Required work:
Copy out the lines of the material below word for word, starting with the line that contains "Approximately how many" and going on through the end of the material. Leave the pictures out of your answer.

Information given:
>>

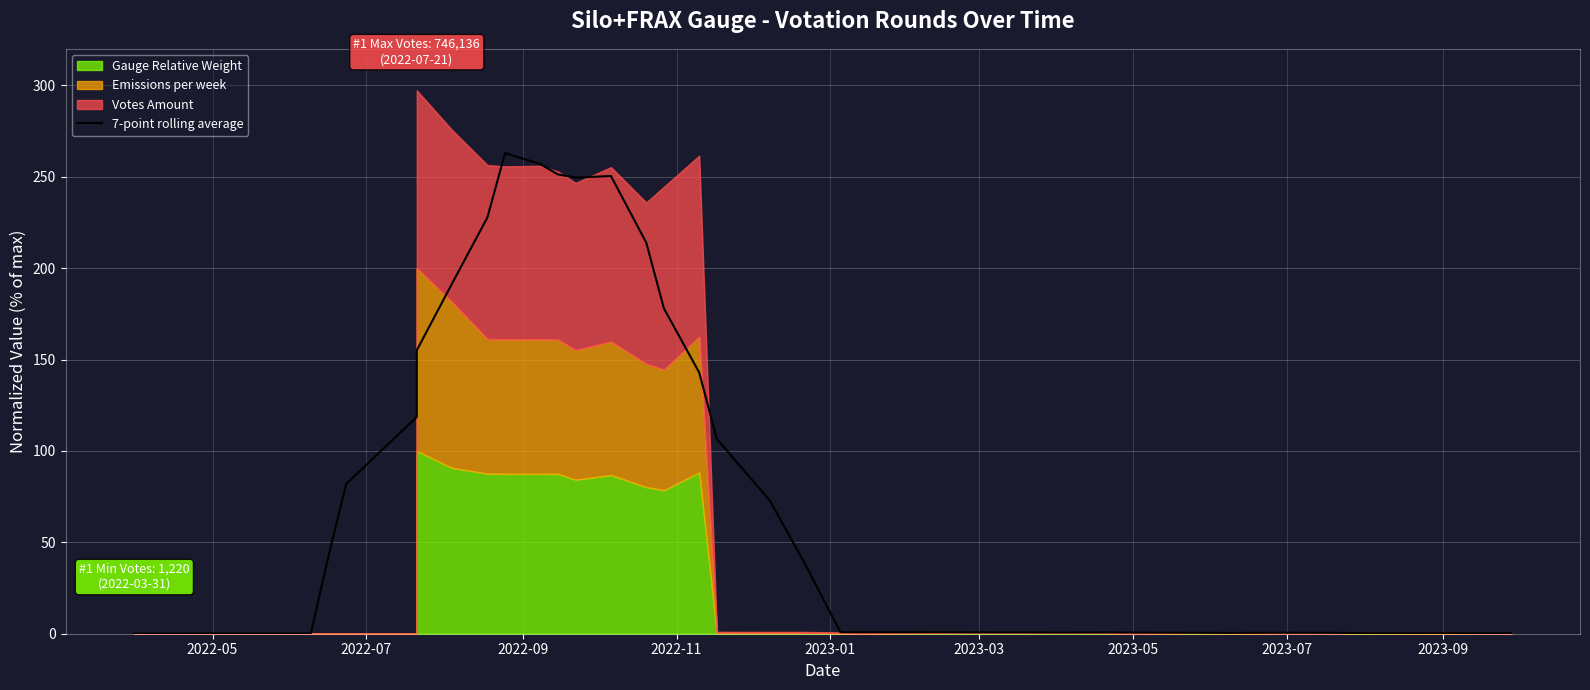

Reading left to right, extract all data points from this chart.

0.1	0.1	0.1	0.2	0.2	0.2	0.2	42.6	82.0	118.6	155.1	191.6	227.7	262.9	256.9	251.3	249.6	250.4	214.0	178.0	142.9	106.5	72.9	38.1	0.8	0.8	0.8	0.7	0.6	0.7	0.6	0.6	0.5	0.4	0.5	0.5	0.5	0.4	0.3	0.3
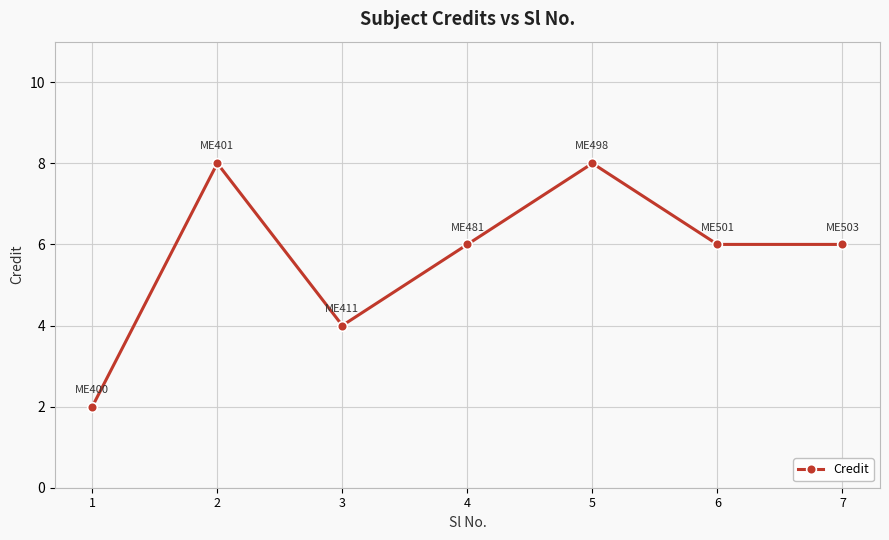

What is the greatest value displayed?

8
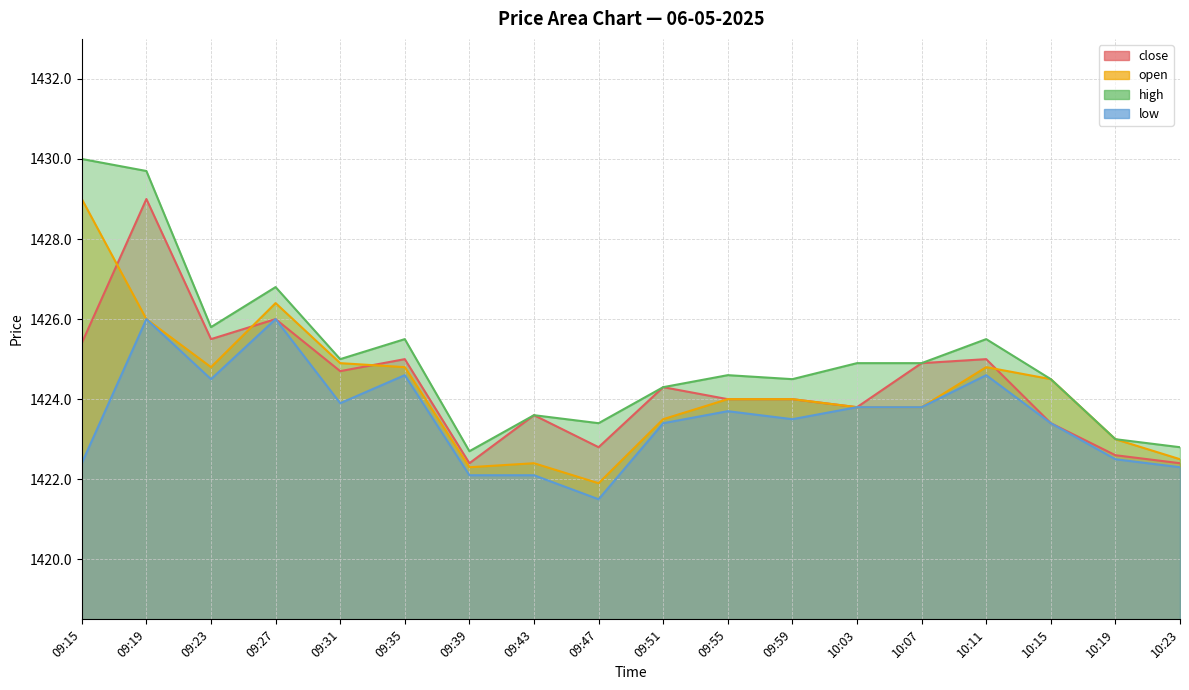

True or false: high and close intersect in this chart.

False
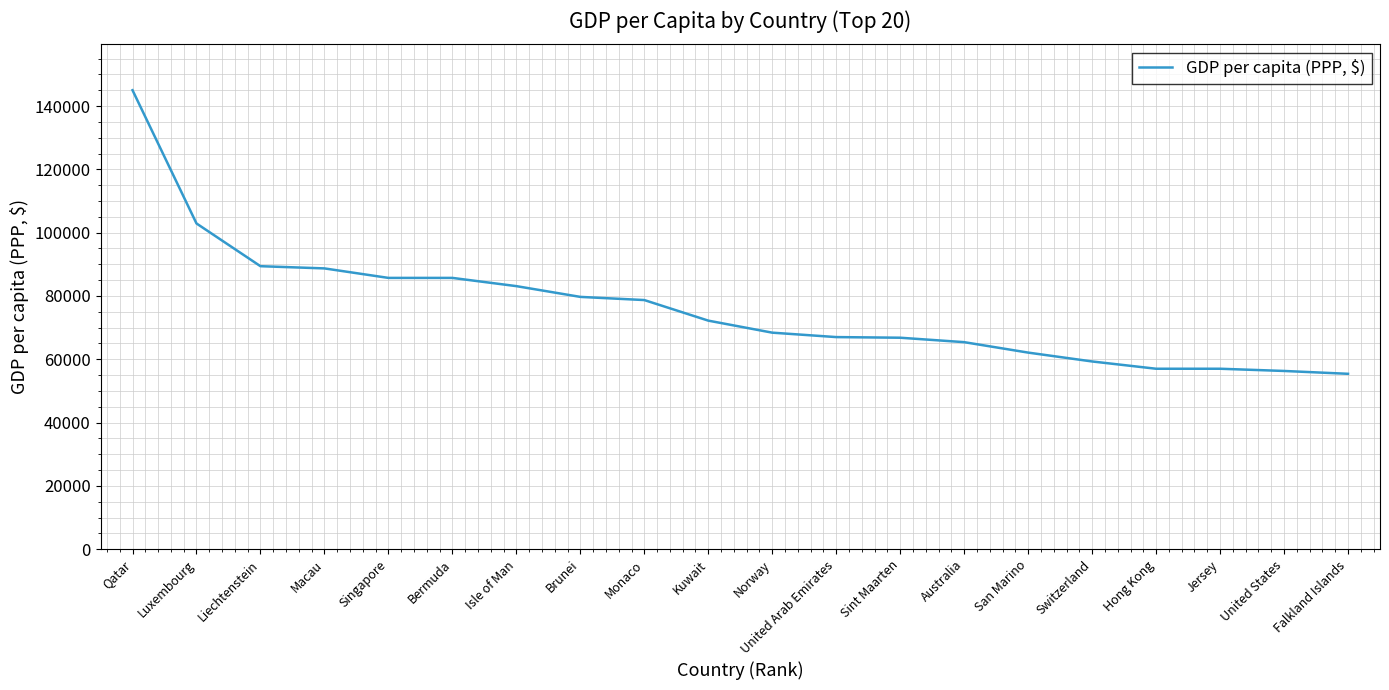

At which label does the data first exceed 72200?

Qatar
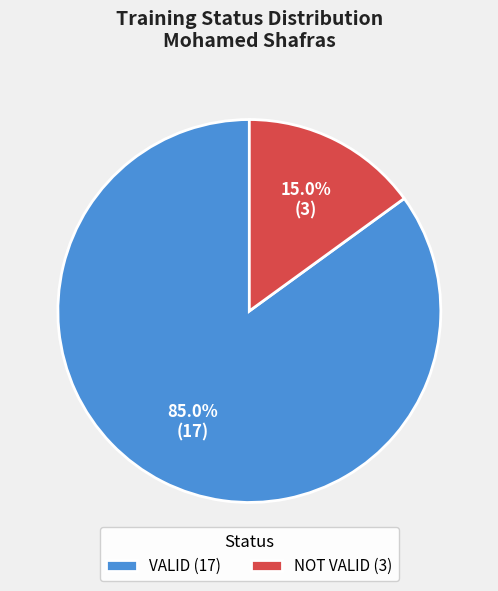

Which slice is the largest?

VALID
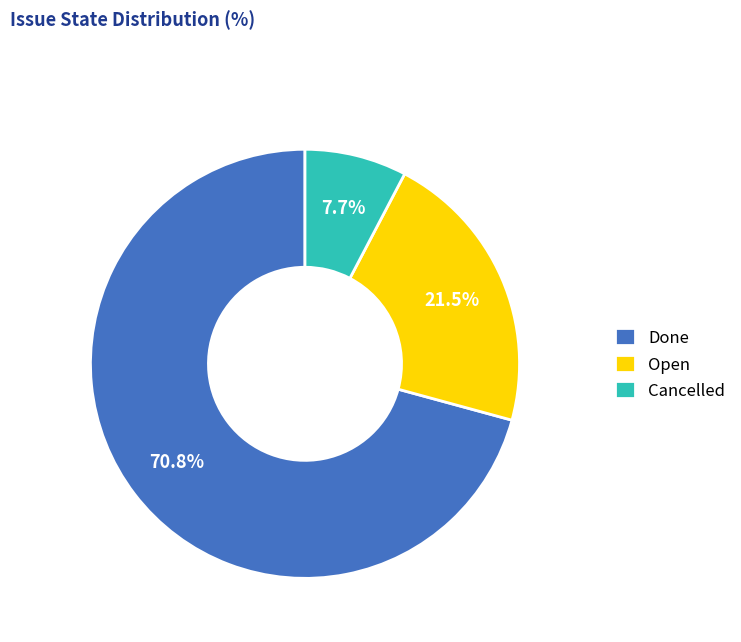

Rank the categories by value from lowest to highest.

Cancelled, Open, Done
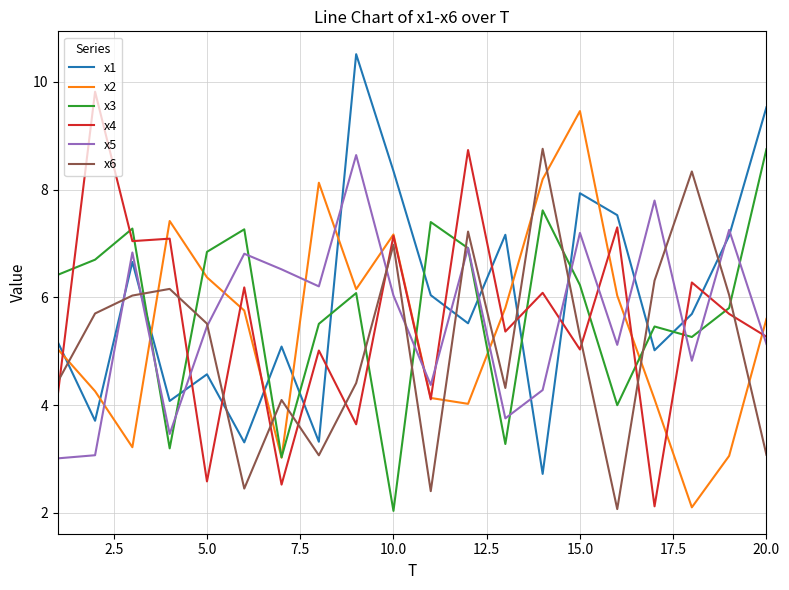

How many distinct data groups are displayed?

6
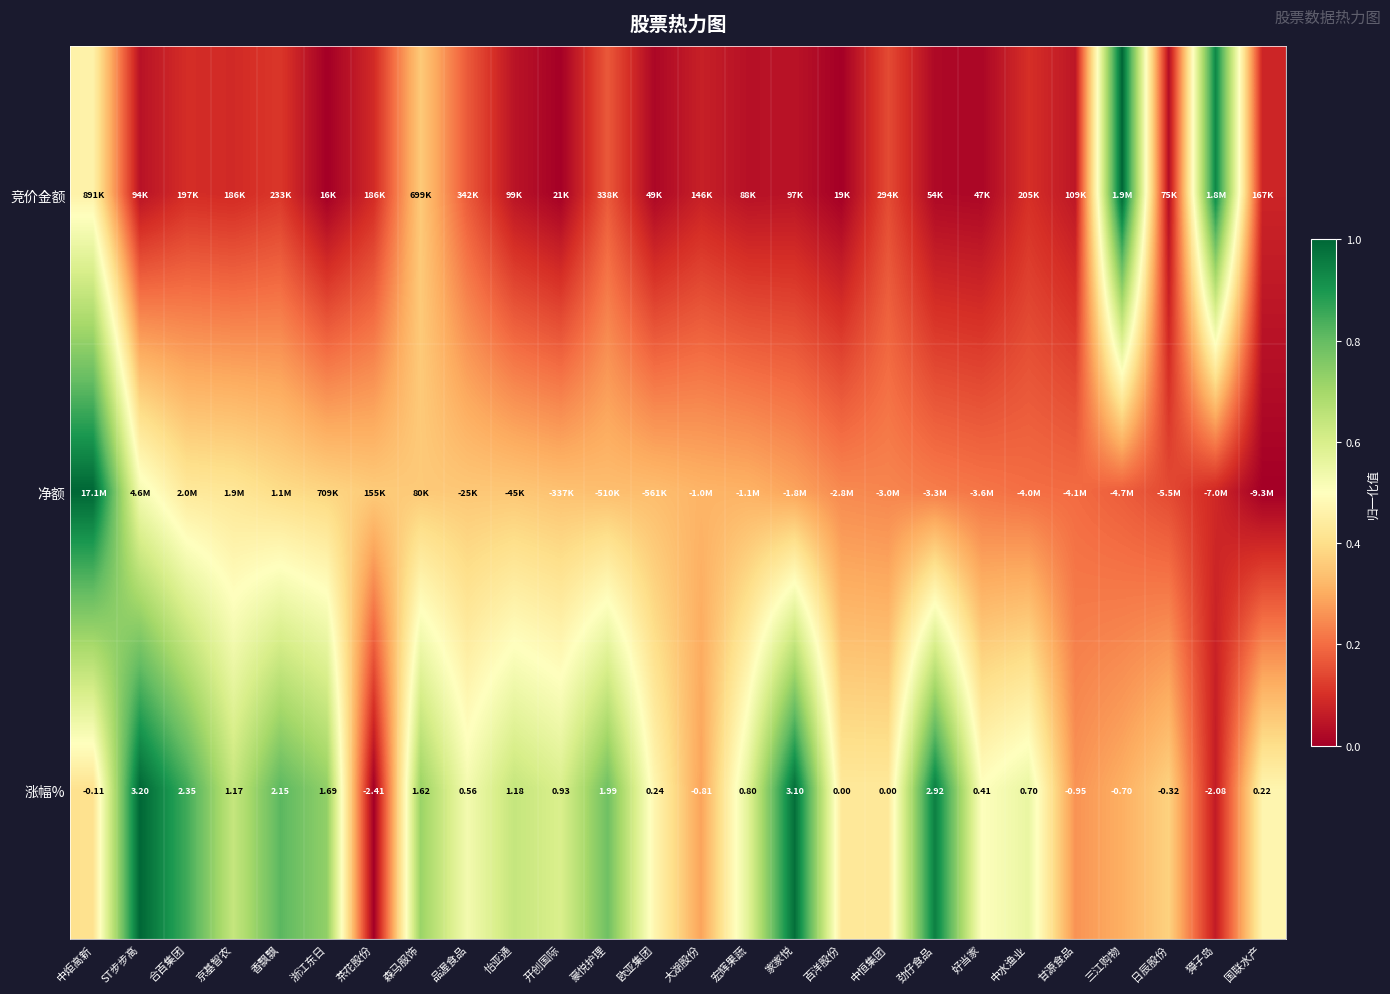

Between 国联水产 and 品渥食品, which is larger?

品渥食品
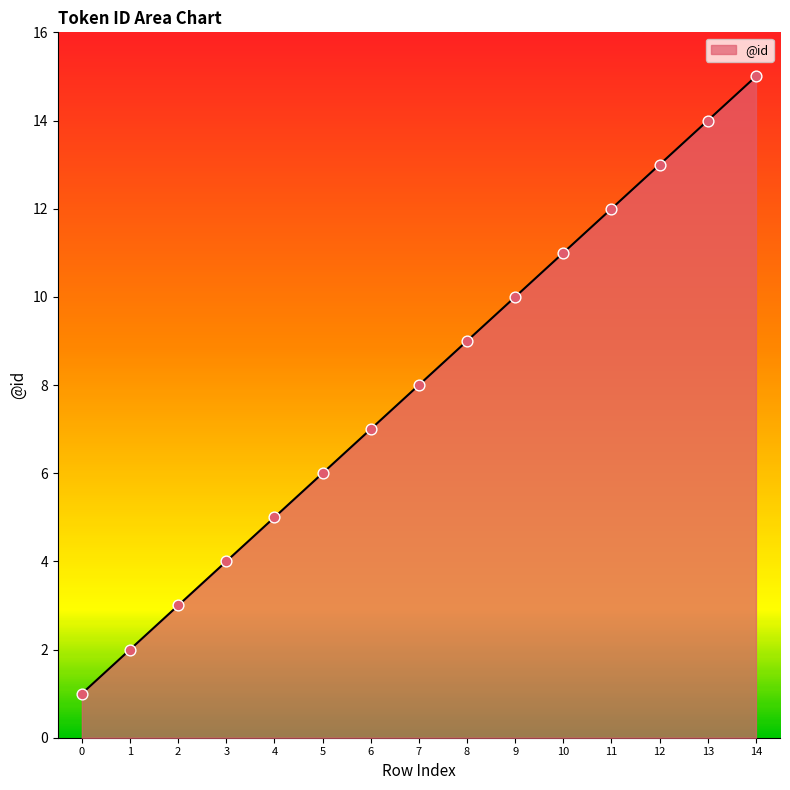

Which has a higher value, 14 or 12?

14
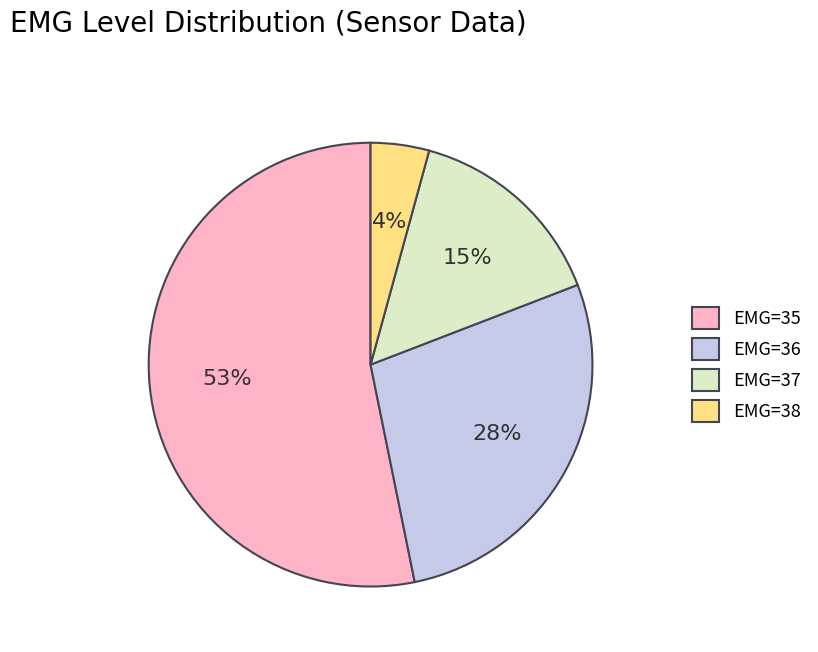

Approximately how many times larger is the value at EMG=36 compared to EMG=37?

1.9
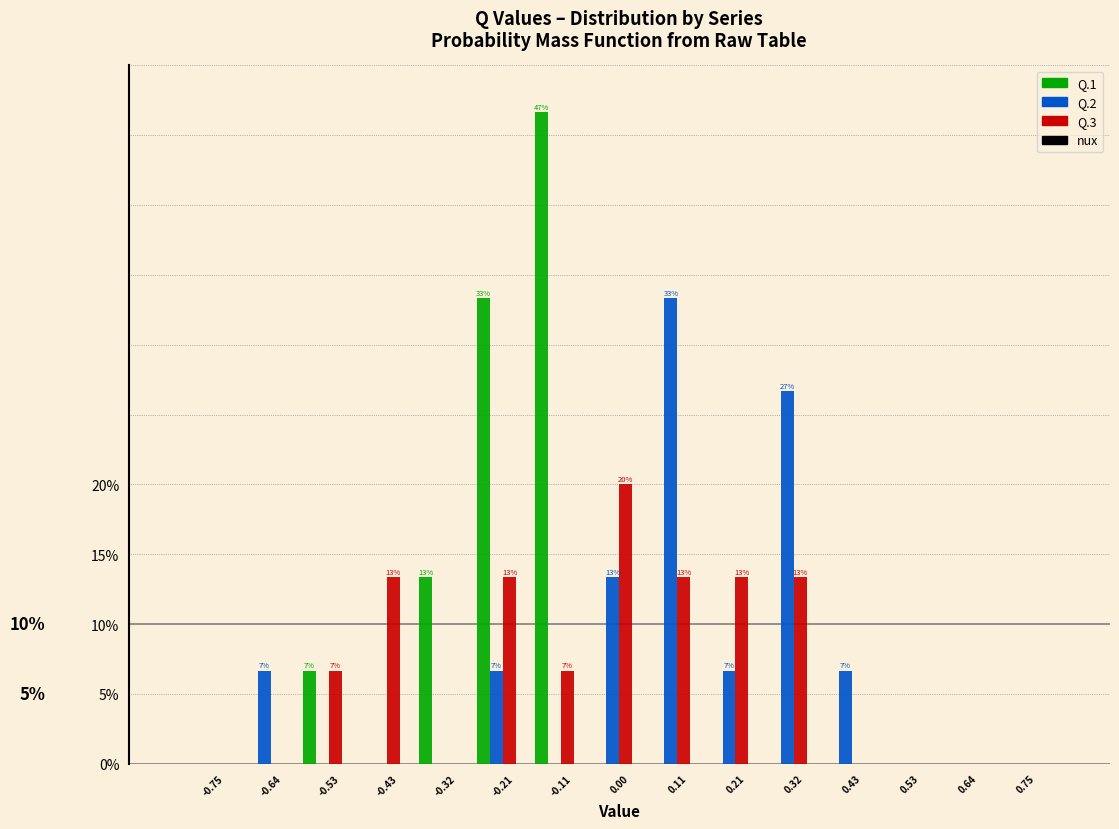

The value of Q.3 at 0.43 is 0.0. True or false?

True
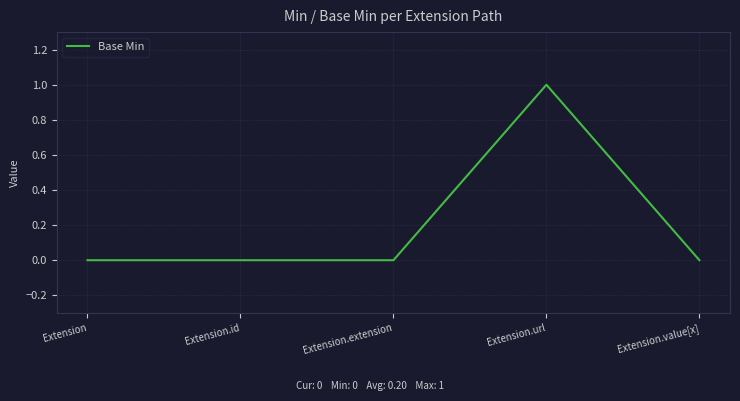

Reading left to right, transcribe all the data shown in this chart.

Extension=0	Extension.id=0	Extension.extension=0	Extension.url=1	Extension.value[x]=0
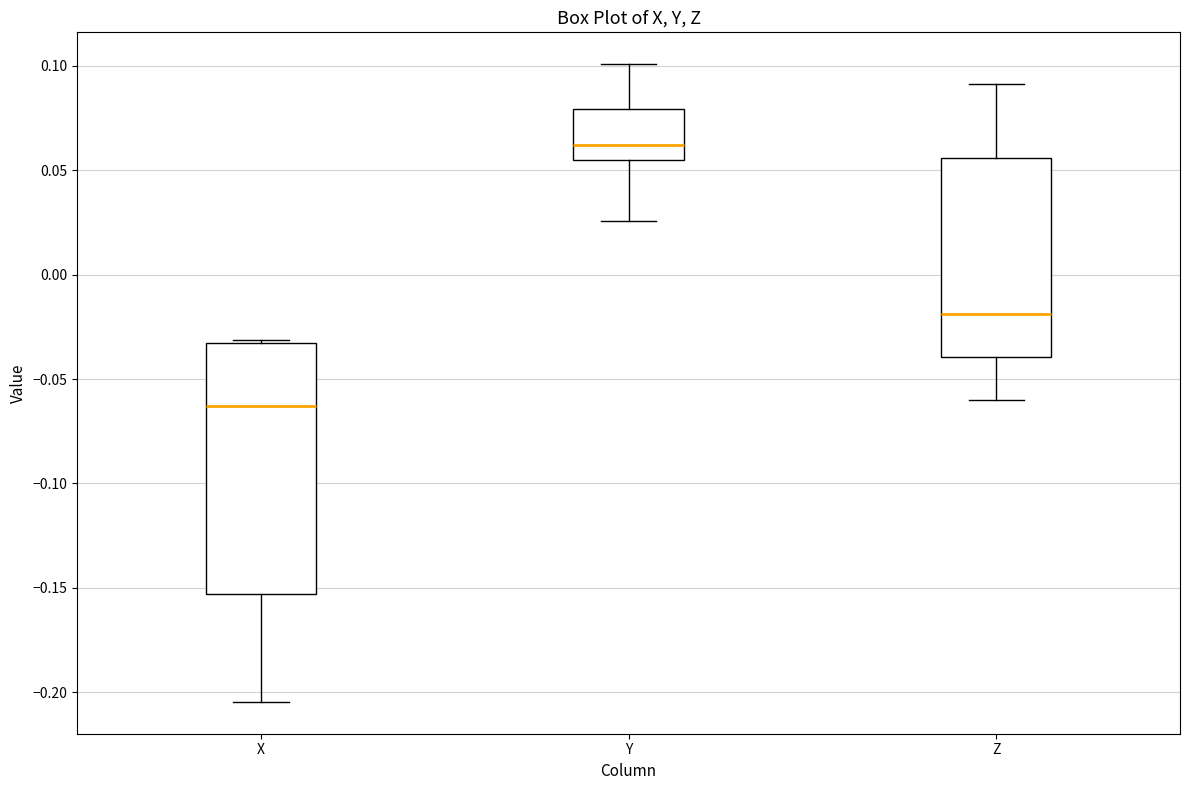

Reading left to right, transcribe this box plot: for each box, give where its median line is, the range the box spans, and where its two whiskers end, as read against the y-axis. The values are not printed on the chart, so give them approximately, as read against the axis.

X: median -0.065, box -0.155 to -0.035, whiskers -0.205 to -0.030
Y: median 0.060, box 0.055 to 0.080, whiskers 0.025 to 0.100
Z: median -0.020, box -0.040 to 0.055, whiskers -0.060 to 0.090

<<

Answer to the problem:
Approximately how many times larger is the value at EMG=36 compared to EMG=37?

1.9

The value of Q.3 at 0.43 is 0.0. True or false?

True

Reading left to right, transcribe all the data shown in this chart.

Extension=0	Extension.id=0	Extension.extension=0	Extension.url=1	Extension.value[x]=0

Reading left to right, transcribe this box plot: for each box, give where its median line is, the range the box spans, and where its two whiskers end, as read against the y-axis. The values are not printed on the chart, so give them approximately, as read against the axis.

X: median -0.065, box -0.155 to -0.035, whiskers -0.205 to -0.030
Y: median 0.060, box 0.055 to 0.080, whiskers 0.025 to 0.100
Z: median -0.020, box -0.040 to 0.055, whiskers -0.060 to 0.090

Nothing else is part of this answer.